Philpott described the adults of this species as follows:

♂♀. 28-29 mm. Head, palpi, thorax, and abdomen dark greenish- fuscous with some admixture of greyisb-pink and white scales. Palpi 2. Antennae in ♂ ciliate-fasciculate, ciliations 4. Forewings triangular, broad, costa in ♂ rather strongly arched on apical fourth, termen obliquely bowed ; dark greenish-fuscous mixed with black and tinted, especially round tornus, with pink ; veins interruptedly marked with black ; lines very obscure : a double, outwardly somewhat dentate, line at 1/4 ; a hardly traceable similar basal line ; median band moderate, inward margin curved, subdentate ; outer margin irregular, followed by 4 or 5 alternate lighter and darker lines, most distinct on costal half ; subterminal line bluish-green, serrate : cilia, basal half and suffused bars fuscous-greenish, apical half grey, flushed with pink.

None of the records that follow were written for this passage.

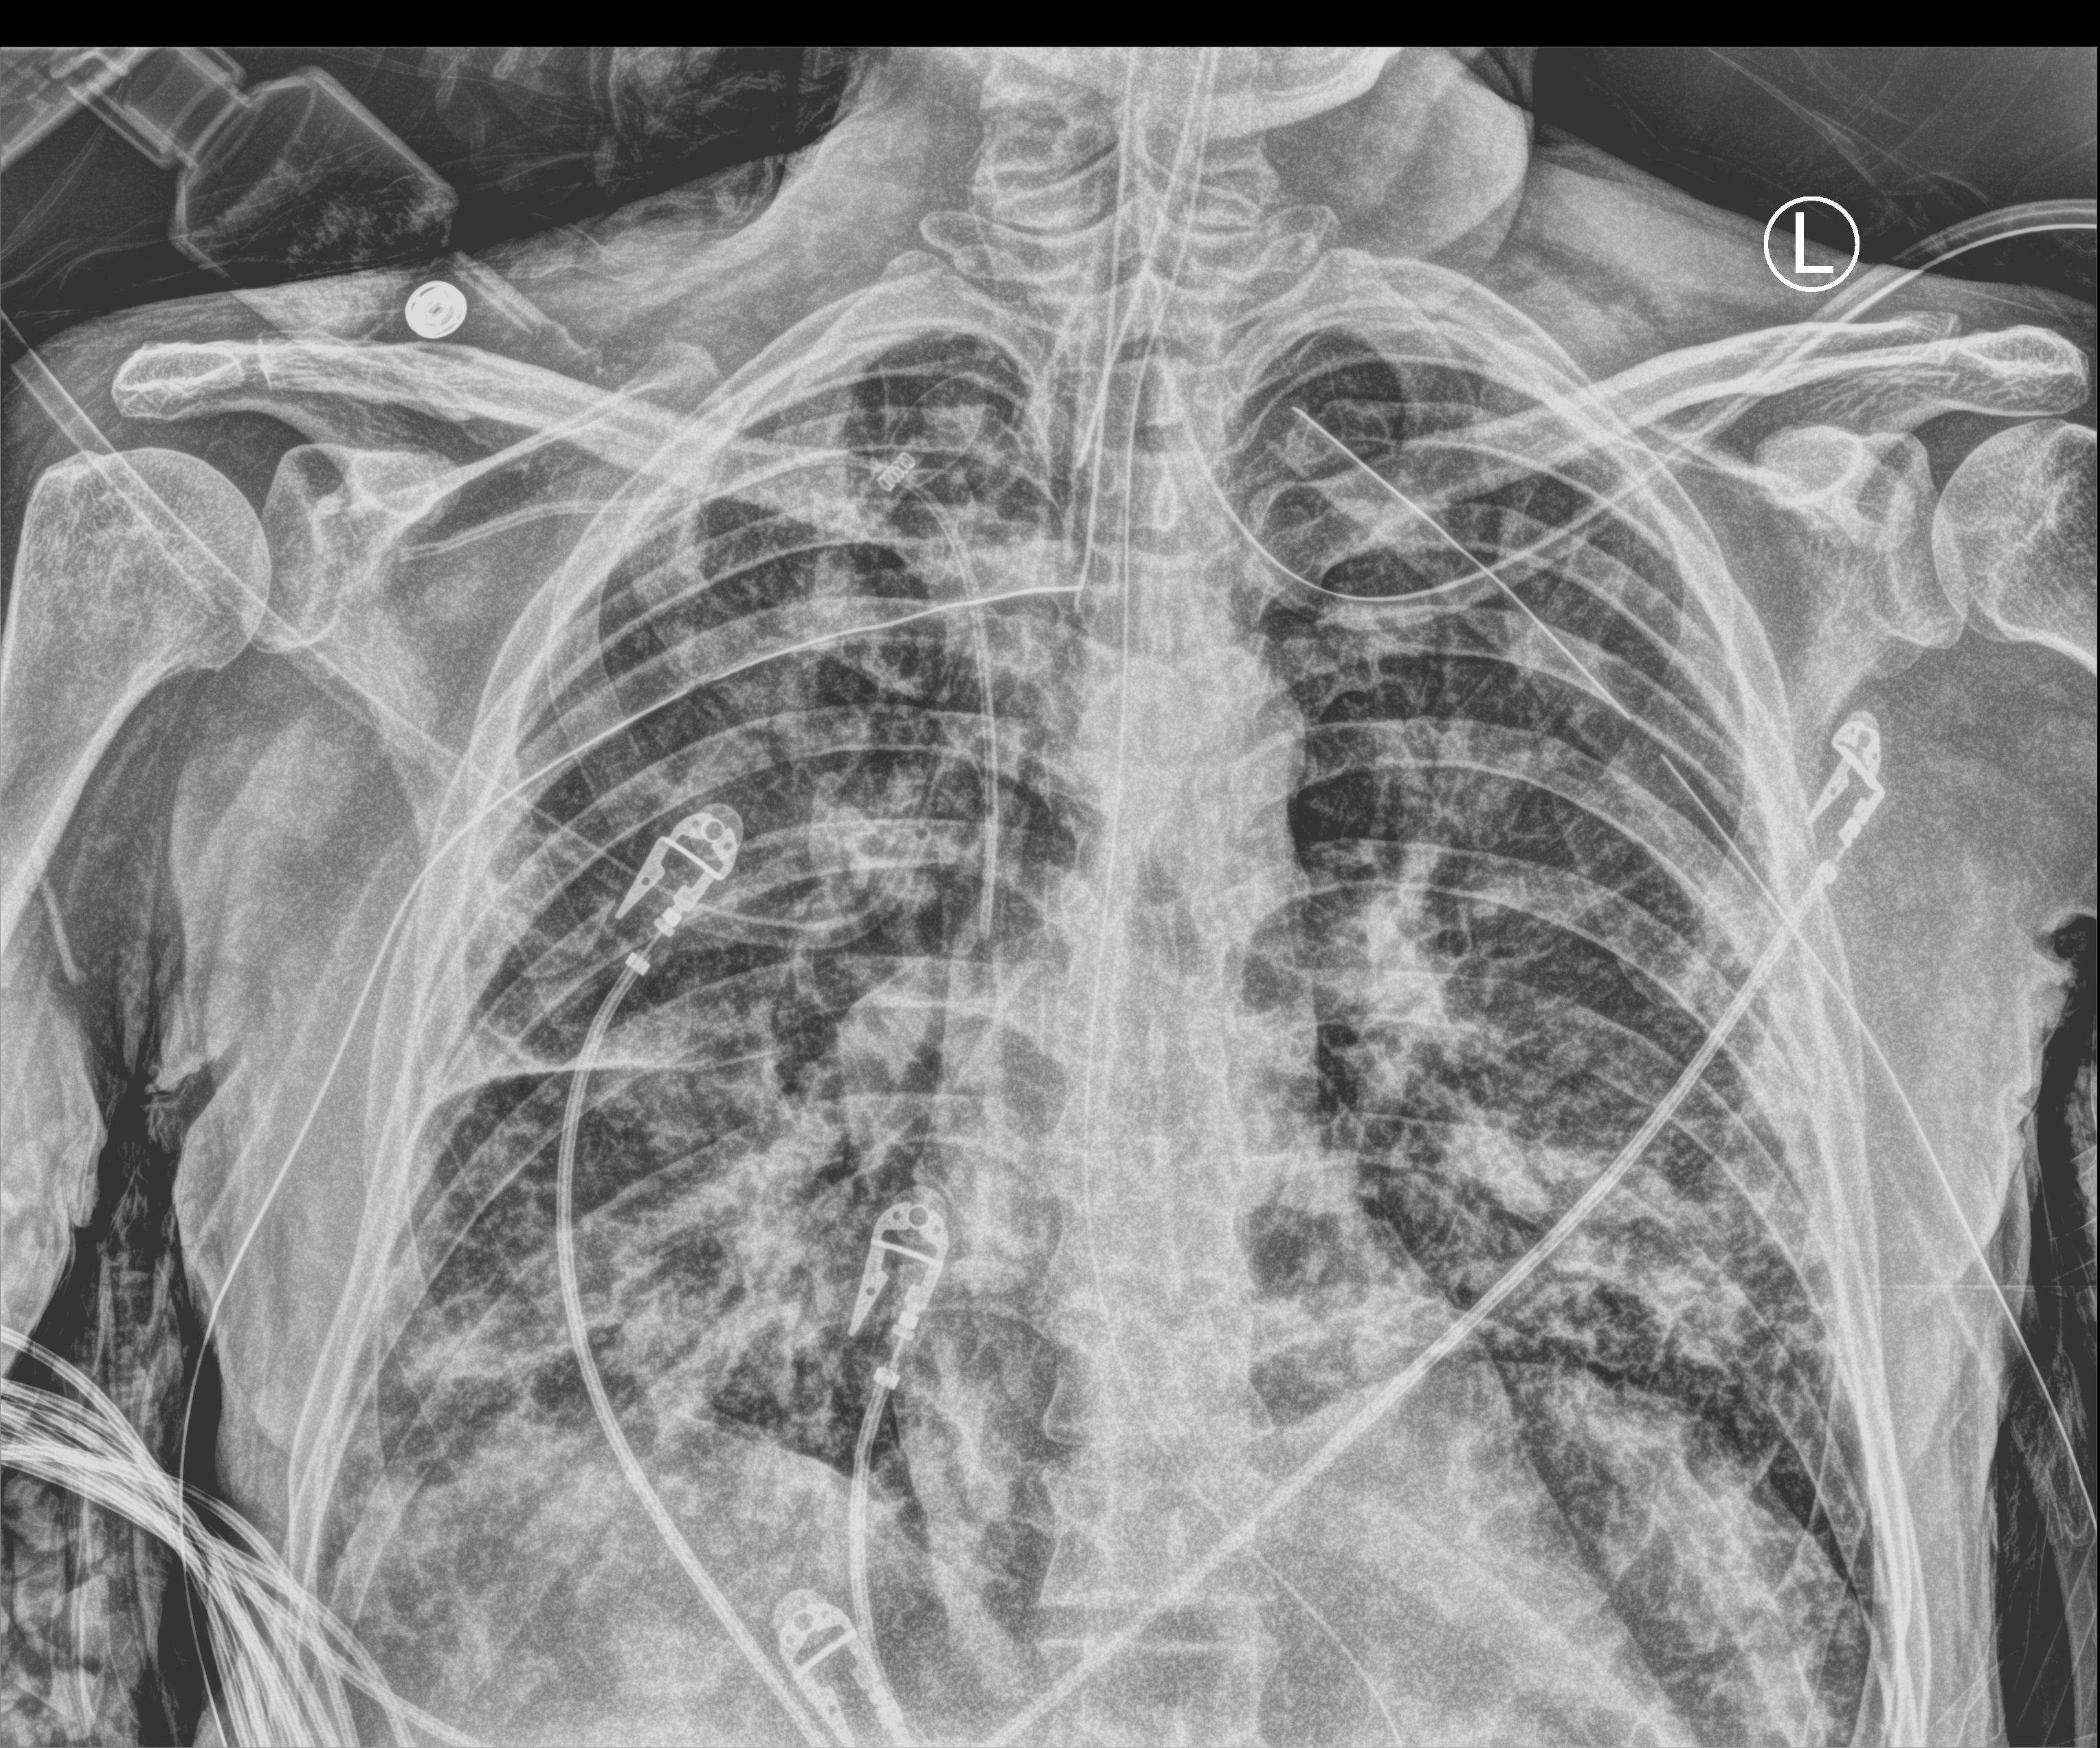
Chest X-ray (portable). Male patient hospitalised with COVID-19, age 18–59 years.
From the hospital-stay record, not from the radiograph (when in the stay this image was taken is not recorded):
- hypertension (admission record): yes
- length of hospital stay: 96 days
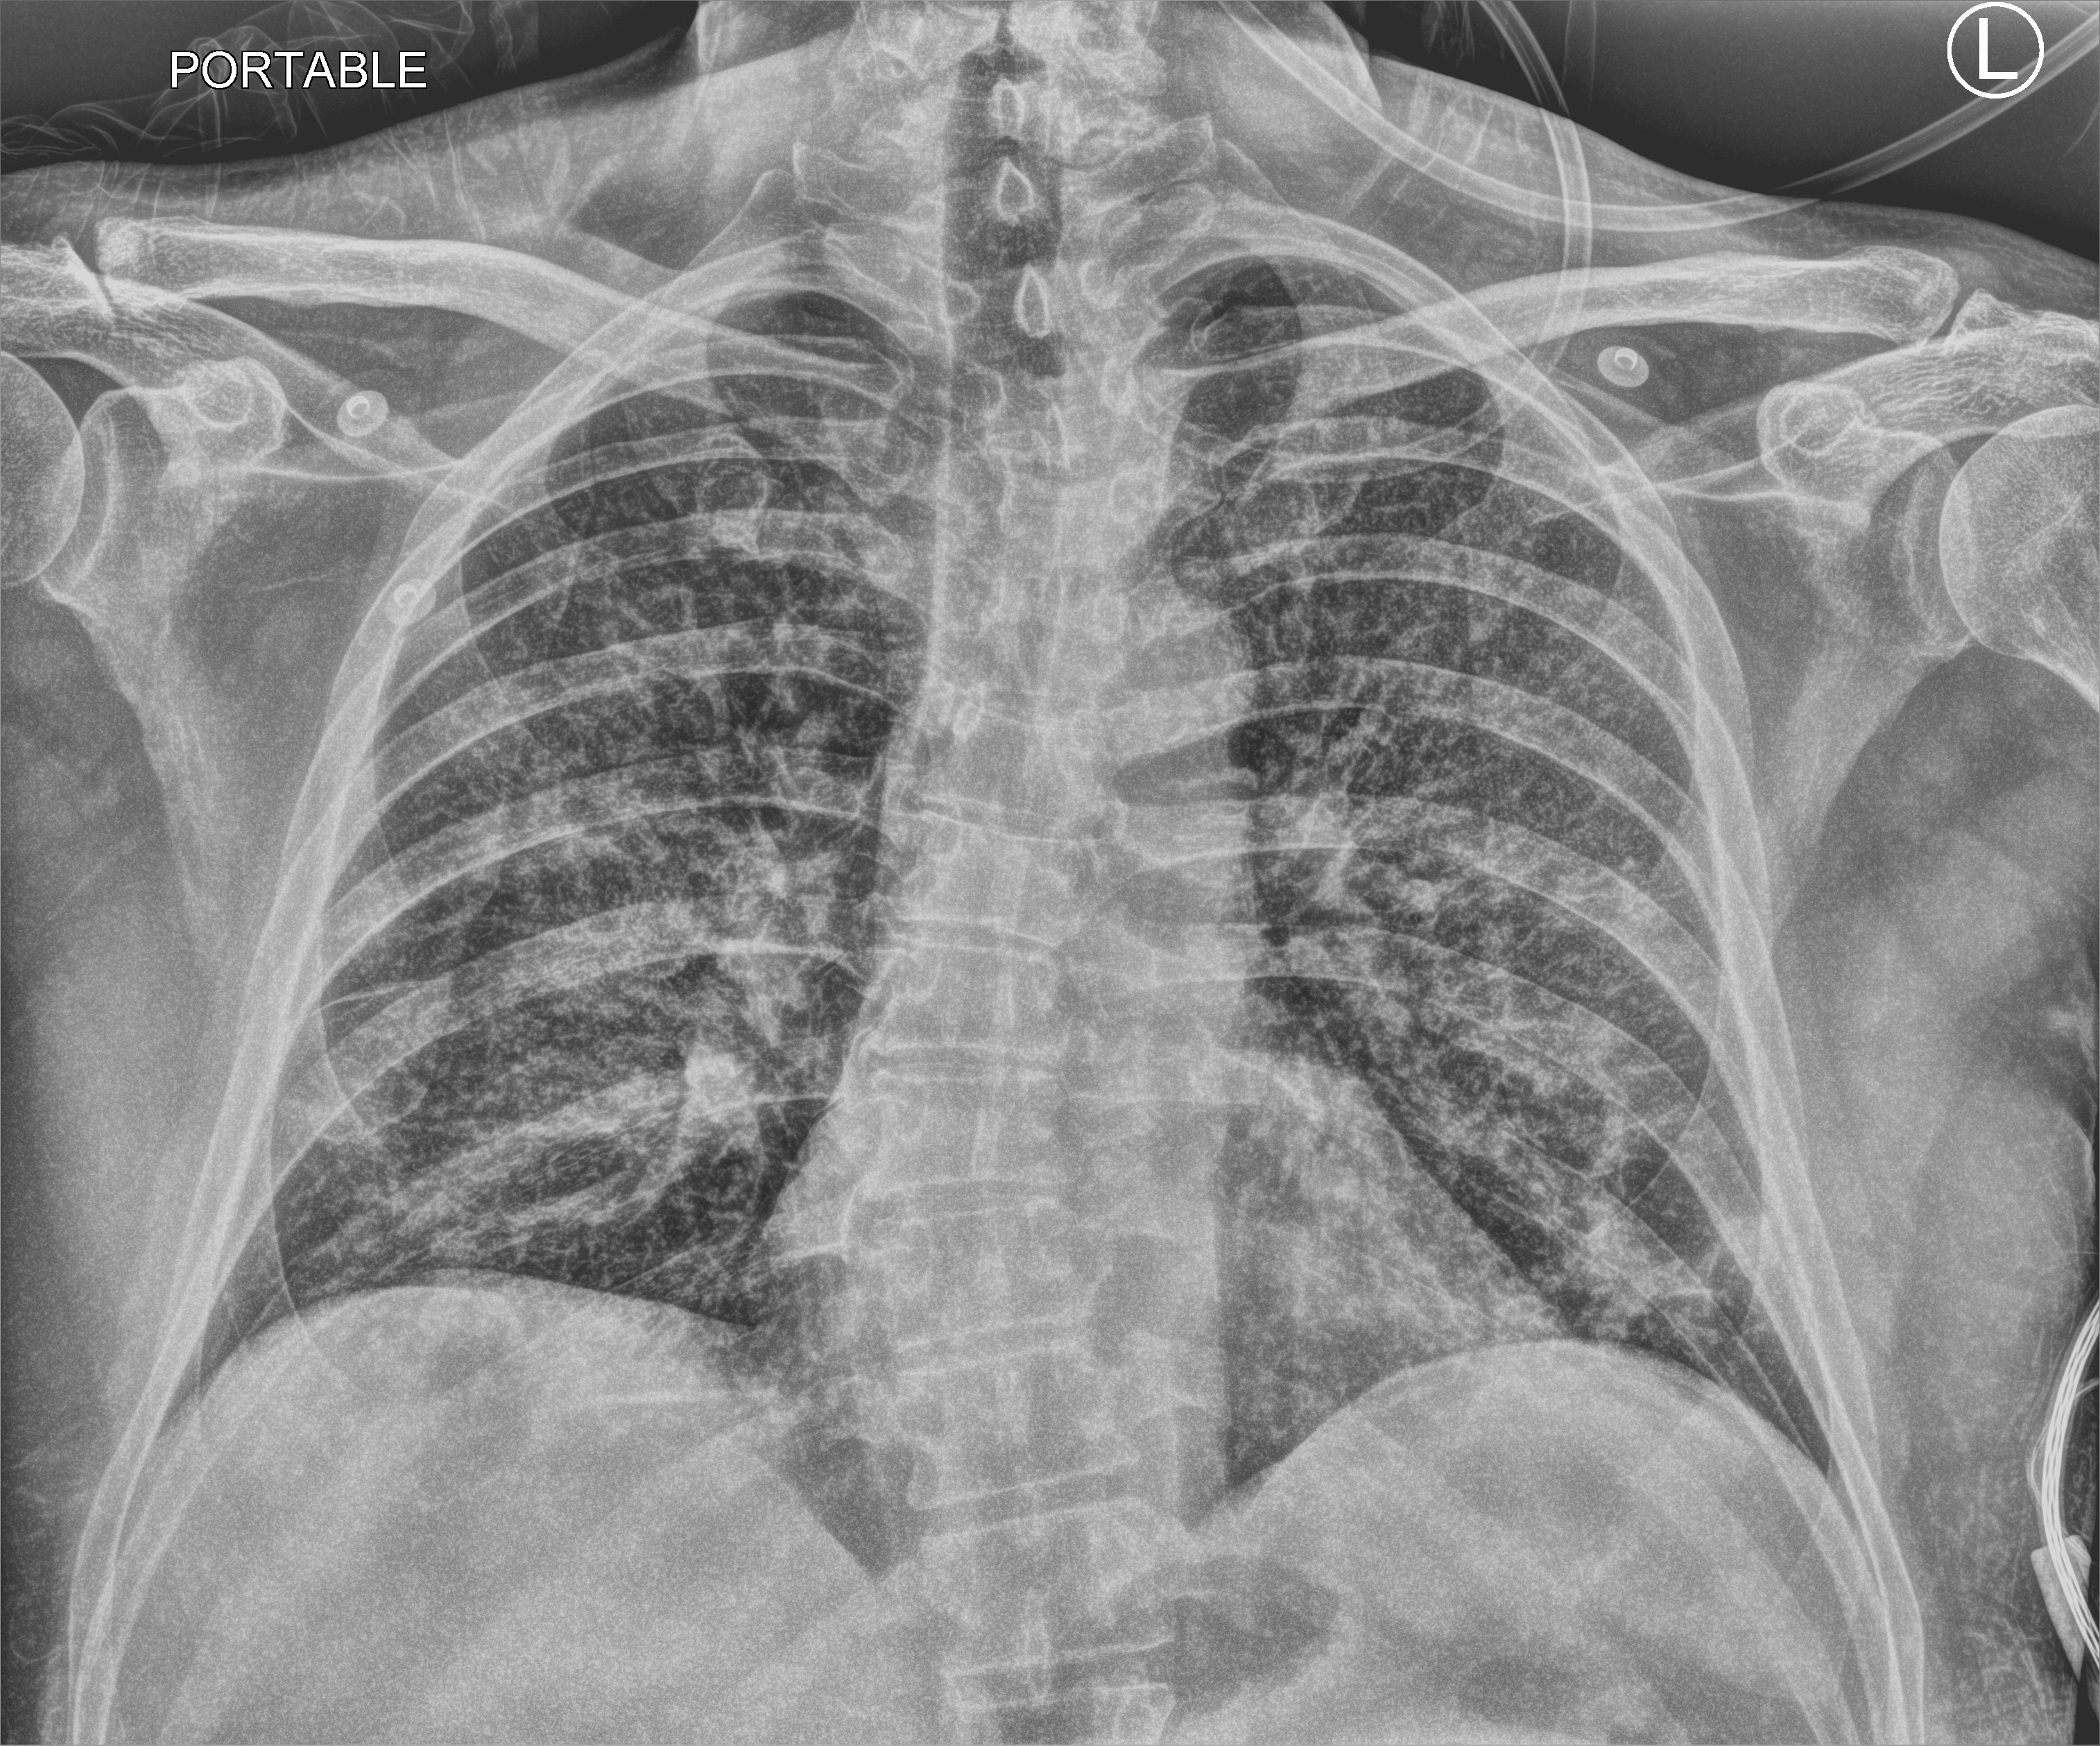
Portable chest radiograph, anteroposterior (AP) projection. Male patient hospitalised with COVID-19, age 60–74 years.
Admission-level facts for this patient (not findings on this image; timing relative to this image not recorded): admitted to intensive care during this hospital stay: no; mechanically ventilated during this hospital stay: no.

Hindwings, termen rounded ; fuscous grey, darker and flushed with pink towards dorsum and termen ; numerous obscure lighter and darker waved lines : cilia as in forewings.

==Distribution==
This species is endemic to New Zealand. This species has been observed in the South Island.

== Habitat and hosts ==
P. rubella inhabit the upper edges of native forest at elevations of up to 4000 ft. The larvae feed on the flowers of Veronica species.

==Behaviour==
Adults of this species are commonly on the wing in December and January and have an affinity for Veronica odora. They are attracted to light.